RECORDS SHOWN ::
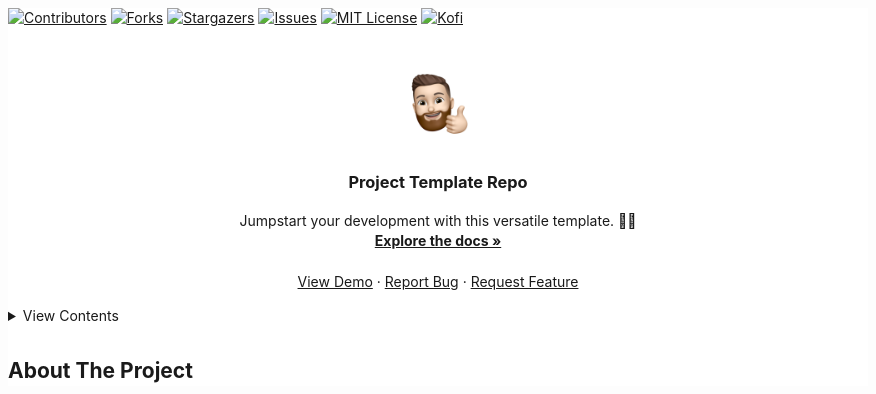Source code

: 

[![Contributors][contributors-shield]][contributors-url]
[![Forks][forks-shield]][forks-url]
[![Stargazers][stars-shield]][stars-url]
[![Issues][issues-shield]][issues-url]
[![MIT License][license-shield]][license-url]
[![Kofi][kofi-badge]][kofi-url]

<a name="readme-top"></a>


<br />
<div align="center">
  <a href="https://github.com/smcnab1/project-template-repo">
    <img src="images/avatar.png" alt="Logo" width="80" height="80">
  </a>

<h3 align="center">Project Template Repo</h3>

  <p align="center">
    Jumpstart your development with this versatile template. 🚀📁
    <br />
    <a href="https://github.com/smcnab1/project-template-repo"><strong>Explore the docs »</strong></a>
    <br />
    <br />
    <a href="https://github.com/smcnab1/project-template-repo">View Demo</a>
    ·
    <a href="https://github.com/smcnab1/project-template-repo/issues">Report Bug</a>
    ·
    <a href="https://github.com/smcnab1/project-template-repo/issues">Request Feature</a>
  </p>
</div>

<details><summary>View Contents</summary></details>


## About The Project
<div align="center">
  <a href="https://github.com/smcnab1/project-template-repo">

[contributors-shield]: https://img.shields.io/github/contributors/smcnab1/project-template-repo.svg?style=for-the-badge
[contributors-url]: https://github.com/smcnab1/project-template-repo/graphs/contributors
[forks-shield]: https://img.shields.io/github/forks/smcnab1/project-template-repo.svg?style=for-the-badge
[forks-url]: https://github.com/smcnab1/project-template-repo/network/members
[stars-shield]: https://img.shields.io/github/stars/smcnab1/project-template-repo.svg?style=for-the-badge
[stars-url]: https://github.com/smcnab1/project-template-repo/stargazers
[issues-shield]: https://img.shields.io/github/issues/smcnab1/project-template-repo.svg?style=for-the-badge
[issues-url]: https://github.com/smcnab1/project-template-repo/issues
[license-shield]: https://img.shields.io/github/license/smcnab1/project-template-repo.svg?style=for-the-badge
[license-url]: https://github.com/smcnab1/project-template-repo/blob/master/LICENSE.md
[linkedin-shield]: https://img.shields.io/badge/-LinkedIn-black.svg?style=for-the-badge&logo=linkedin&colorB=555
[linkedin-url]: https://www.linkedin.com/in/sammcnab/
[product-screenshot]: images/screenshot.png
[email-badge]: https://img.shields.io/badge/Email-D14836?style=for-the-badge&logo=gmail&logoColor=white
[email-url]: mailto:sam@sammcnab.co.uk
[git-badge]: https://img.shields.io/badge/GitHub-100000?style=for-the-badge&logo=github&logoColor=white
[git-url]: https://github.com/smcnab1
[kofi-badge]: https://ko-fi.com/img/githubbutton_sm.svg
[kofi-url]: https://ko-fi.com/sammcnab1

ASSIGNMENT ::
Nothing but an exact repeat of the records, pictures excluded, belongs in the answer.

SOLVED PROBLEM ::
Source code

: 

[![Contributors][contributors-shield]][contributors-url]
[![Forks][forks-shield]][forks-url]
[![Stargazers][stars-shield]][stars-url]
[![Issues][issues-shield]][issues-url]
[![MIT License][license-shield]][license-url]
[![Kofi][kofi-badge]][kofi-url]

<a name="readme-top"></a>


<br />
<div align="center">
  <a href="https://github.com/smcnab1/project-template-repo">
    <img src="images/avatar.png" alt="Logo" width="80" height="80">
  </a>

<h3 align="center">Project Template Repo</h3>

  <p align="center">
    Jumpstart your development with this versatile template. 🚀📁
    <br />
    <a href="https://github.com/smcnab1/project-template-repo"><strong>Explore the docs »</strong></a>
    <br />
    <br />
    <a href="https://github.com/smcnab1/project-template-repo">View Demo</a>
    ·
    <a href="https://github.com/smcnab1/project-template-repo/issues">Report Bug</a>
    ·
    <a href="https://github.com/smcnab1/project-template-repo/issues">Request Feature</a>
  </p>
</div>

<details><summary>View Contents</summary></details>


## About The Project
<div align="center">
  <a href="https://github.com/smcnab1/project-template-repo">

[contributors-shield]: https://img.shields.io/github/contributors/smcnab1/project-template-repo.svg?style=for-the-badge
[contributors-url]: https://github.com/smcnab1/project-template-repo/graphs/contributors
[forks-shield]: https://img.shields.io/github/forks/smcnab1/project-template-repo.svg?style=for-the-badge
[forks-url]: https://github.com/smcnab1/project-template-repo/network/members
[stars-shield]: https://img.shields.io/github/stars/smcnab1/project-template-repo.svg?style=for-the-badge
[stars-url]: https://github.com/smcnab1/project-template-repo/stargazers
[issues-shield]: https://img.shields.io/github/issues/smcnab1/project-template-repo.svg?style=for-the-badge
[issues-url]: https://github.com/smcnab1/project-template-repo/issues
[license-shield]: https://img.shields.io/github/license/smcnab1/project-template-repo.svg?style=for-the-badge
[license-url]: https://github.com/smcnab1/project-template-repo/blob/master/LICENSE.md
[linkedin-shield]: https://img.shields.io/badge/-LinkedIn-black.svg?style=for-the-badge&logo=linkedin&colorB=555
[linkedin-url]: https://www.linkedin.com/in/sammcnab/
[product-screenshot]: images/screenshot.png
[email-badge]: https://img.shields.io/badge/Email-D14836?style=for-the-badge&logo=gmail&logoColor=white
[email-url]: mailto:sam@sammcnab.co.uk
[git-badge]: https://img.shields.io/badge/GitHub-100000?style=for-the-badge&logo=github&logoColor=white
[git-url]: https://github.com/smcnab1
[kofi-badge]: https://ko-fi.com/img/githubbutton_sm.svg
[kofi-url]: https://ko-fi.com/sammcnab1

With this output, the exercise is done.